Problem definition: Given a text of length n
characters and a list of terms (which may be regular expressions) of length t
, find and count all the occurrences of terms in the text.
Here is a naive implementation for that:
class WordFrequency(TextAnalysis):
"""Determines the frequency of words from a vocabulary in a given text"""
def __init__(self, vocabulary, text):
"""
:param vocabulary: contains the words (e.g. list)
:param text: the analysed text
"""
self.text = text
self.vocabulary = vocabulary
self.matches = {}
def run(self):
"""
:return: self for method chaining
"""
ltext = self.text.lower()
self.freq = {} # word -> absolute frequency
for word in self.vocabulary:
matches = re.findall(r'\b' + word + r'\b', ltext)
self.matches[word] = [match for match in matches] #.lstrip() for match in matches]
self.freq[word] = len(matches)
return self
Now this takes about 6 seconds for a text of length ca. 35000 characters and a list of ca. 5000 terms, which is too slow. It seems that the time complexity of this is O(t * n)
because for each of the t
terms the text has to be scanned once. Is there an obvious performance bug here? What are possible optimizations and/or better algorithms?
This can be made to work in n O(t * log(n)). I currently have two implementations of this running in production
Implementation #1:
Done in pure Python. I constructed a search tree from the (smaller) pattern file, where each node of the tree is a letter that links to a hash of possible next letters. For example, you have three patterns: cat, dog and dodge. The following tree is being automatically constructed in O(n):
{
'c': {'a': {'t': 'cat'}},
'd': {'d': {'g': {'e': 'dodge'}},
'o': {'g': 'dog'}}
}
You can now scan text and look up every word (or every character) in this lookup tree in O(log(n)).
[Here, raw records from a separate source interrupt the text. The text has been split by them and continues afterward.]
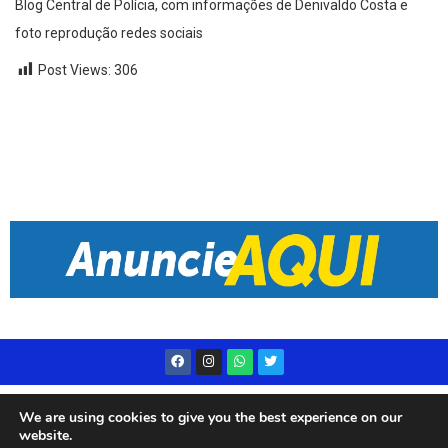
Blog Central de Polícia, com informações de Denivaldo Costa e
foto reprodução redes sociais
Post Views:
306
Desenvolvido por
Live Center Host
We are using cookies to give you the best experience on our
website.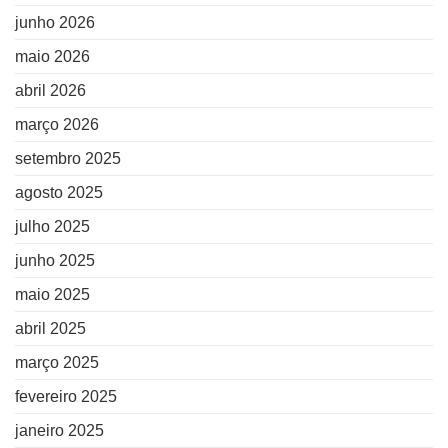
junho 2026
maio 2026
abril 2026
março 2026
setembro 2025
agosto 2025
julho 2025
junho 2025
maio 2025
abril 2025
março 2025
fevereiro 2025
janeiro 2025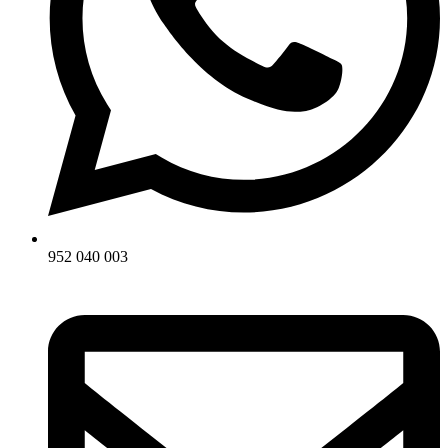
952 040 003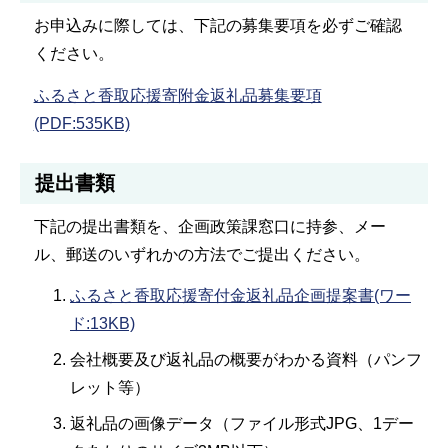
お申込みに際しては、下記の募集要項を必ずご確認
ください。
ふるさと香取応援寄附金返礼品募集要項
(PDF:535KB)
提出書類
下記の提出書類を、企画政策課窓口に持参、メー
ル、郵送のいずれかの方法でご提出ください。
ふるさと香取応援寄付金返礼品企画提案書(ワー
ド:13KB)
会社概要及び返礼品の概要がわかる資料（パンフ
レット等）
返礼品の画像データ（ファイル形式JPG、1デー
I did not support regex for this solution, although it is possible. The downside is that Python does not have good performance for this and the hash tree is inefficient in how much memory it consumes. I contemplated using Pypy, rewriting it in Perl or C and doing multiprocessing.
Implementation #2:
A well known tool called grep
already does all of the above. It supports regular expressions and can accept a file of patterns. For some reason it does not like large files of patterns and its performance exponentially degrades with increase of pattern file. This could be because I use regex heavily. I ended up splitting pattern file in multiple slices and feeding them to grep in parallel processes. For my applications grep works 10X faster. Note: set environment variable $LANG to ' ', as grep is hampered by severe localization slowness.
Conclusion:
Building a targeted engine in C would be ideal, but by taking a working and widely available GPL tool can save you a few months your life.